Et puis, de beaux fruits issus de cette démarche nous encouragent. Plusieurs ont découvert la richesse du partage en petit groupe où chacun est respecté et peut s’exprimer librement. Nombreuses sont les personnes qui ont apprécié d’être écoutées et de découvrir la spiritualité des autres. La prière des uns pour les autres est devenue plus précise et plus concrète. Aujourd’hui, quatre de ces groupes continuent ces partages autour de thèmes ou de textes bibliques. Dans cette démarche, un fort accent était mis sur la question de l’engagement dans la communauté et de la mise à disposition de ses dons pour les autres ; plusieurs ont été sensibles à cet aspect du service chrétien… et se sont engagés concrètement suite à la démarche. Les plus jeunes participants (entre 15 et 20 ans) ont réjoui les aînés par leur enthousiasme, leur assiduité et la richesse de leur vie spirituelle. Les âges étaient délibérément mélangés dans les groupes de partage et ce côtoiement de générations a été vécu très positivement.
Enfin, les retombées ne sont pas forcément mesurables ni directement visibles ; elles sont en particulier de l’ordre de l’approfondissement spirituel, du travail dans les coeurs, de l’encouragement reçu, de la consolidation de la relation avec le Seigneur…

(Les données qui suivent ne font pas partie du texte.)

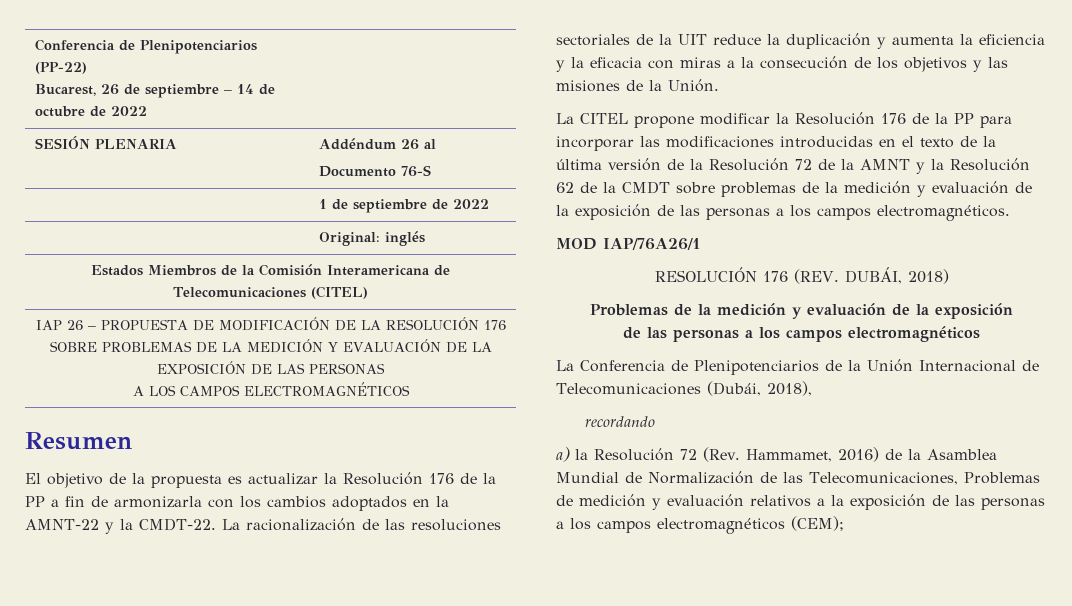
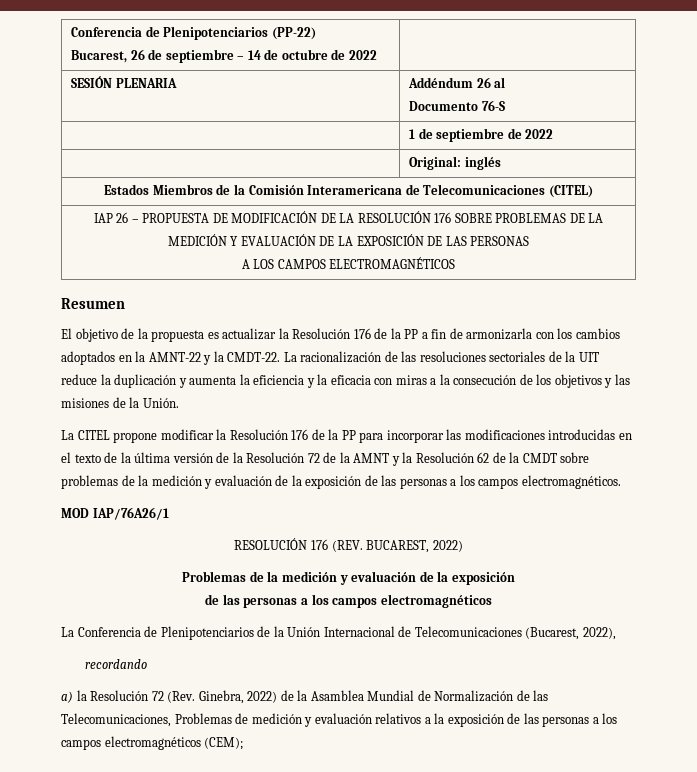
[844,267,949,284] DUBÁI, 2018) -> [366,540,463,553] BUCAREST, 2022)
[706,381,812,396] (Dubái, 2018), -> [525,627,616,640] (Bucarest, 2022),
[745,447,879,462] Hammamet, 2016) -> [198,690,278,704] Ginebra, 2022)

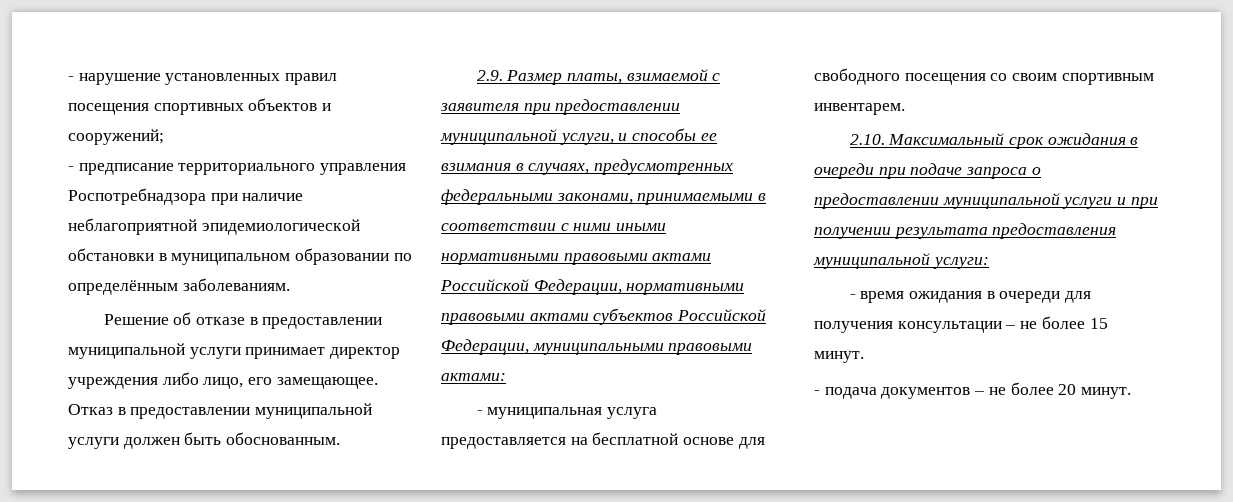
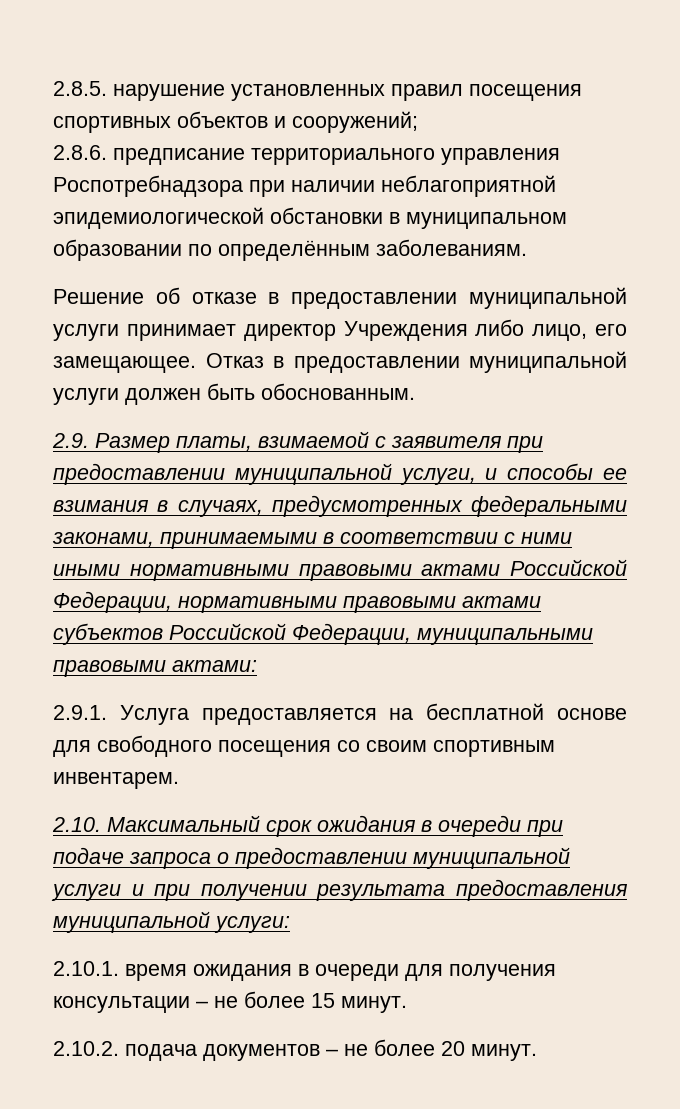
[68,76,74,81] - -> [53,81,107,96] 2.8.5.
[68,166,74,171] - -> [53,145,107,160] 2.8.6.
[242,193,304,201] наличие -> [291,180,375,192] наличии
[68,377,158,389] учреждения -> [343,321,468,341] Учреждения
[476,407,657,419] - муниципальная услуга -> [53,705,189,725] 2.9.1. Услуга
[849,294,856,299] - -> [53,961,119,976] 2.10.1.
[814,390,820,395] - -> [53,1041,119,1056] 2.10.2.

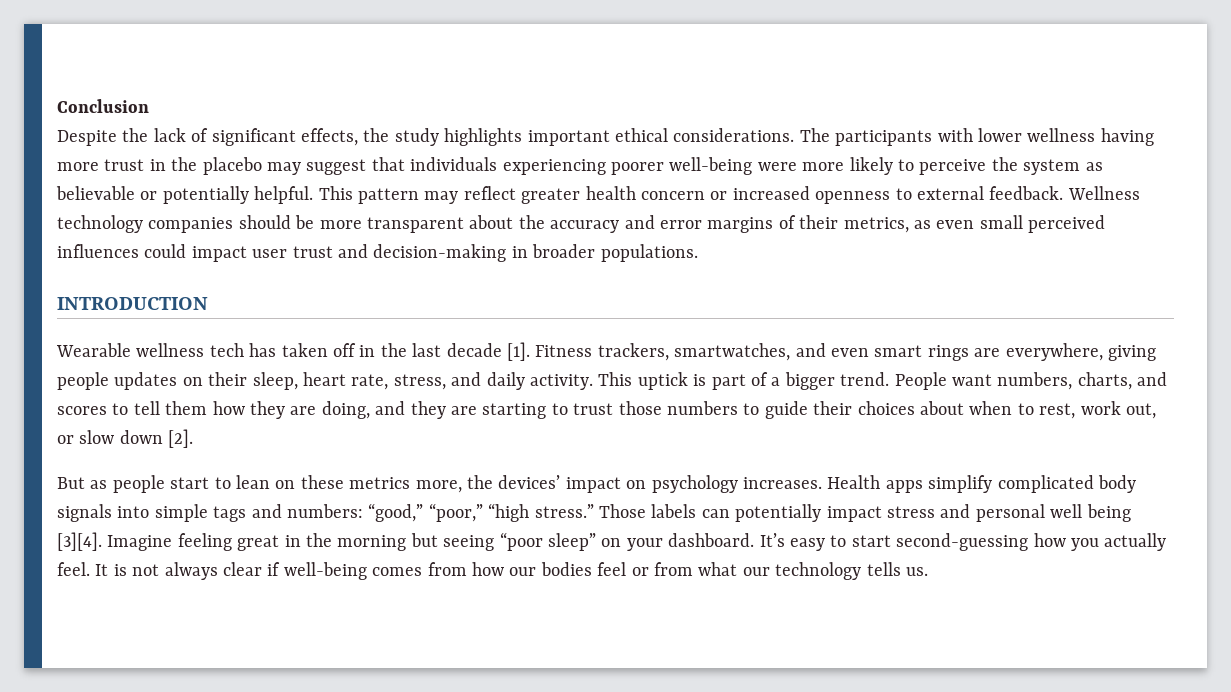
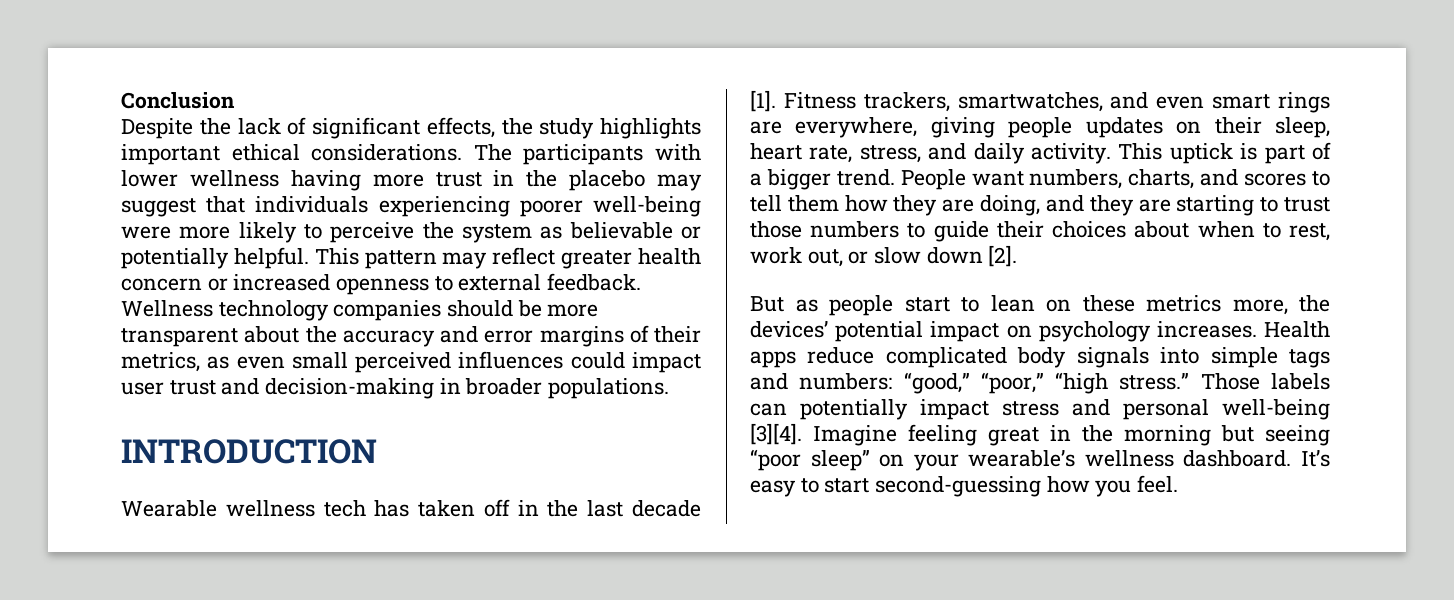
(561, 482) none -> [835,321,924,342] potential
[928,475,993,493] simplify -> [807,347,875,364] reduce
[1050,504,1131,522] well being -> [1222,399,1330,420] well-being
(663, 544) none -> [968,450,1174,467] wearable’s wellness
[1104,533,1167,551] [57,562,928,580] actually feel. It is not always clear if well-being comes from how our bodies feel or from what our technology tells us. -> [1137,475,1179,493] feel.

Cette démarche a été une (re)découverte du tissu communautaire et l’occasion de se côtoyer dans la durée, donc d’apprendre à se connaître plus intimement.
UN LUXE, CERTES…
Nous ne pouvons qu’encourager les communautés à se lancer dans une telle aventure. Bien sûr, cette démarche a quelque chose d’un peu narcissique ; il ne conviendrait pas de réitérer l’opération souvent : ce serait carrément tomber dans le nombrilisme. Mais vivre cela, disons une fois par génération, peut sans doute être en bénédiction.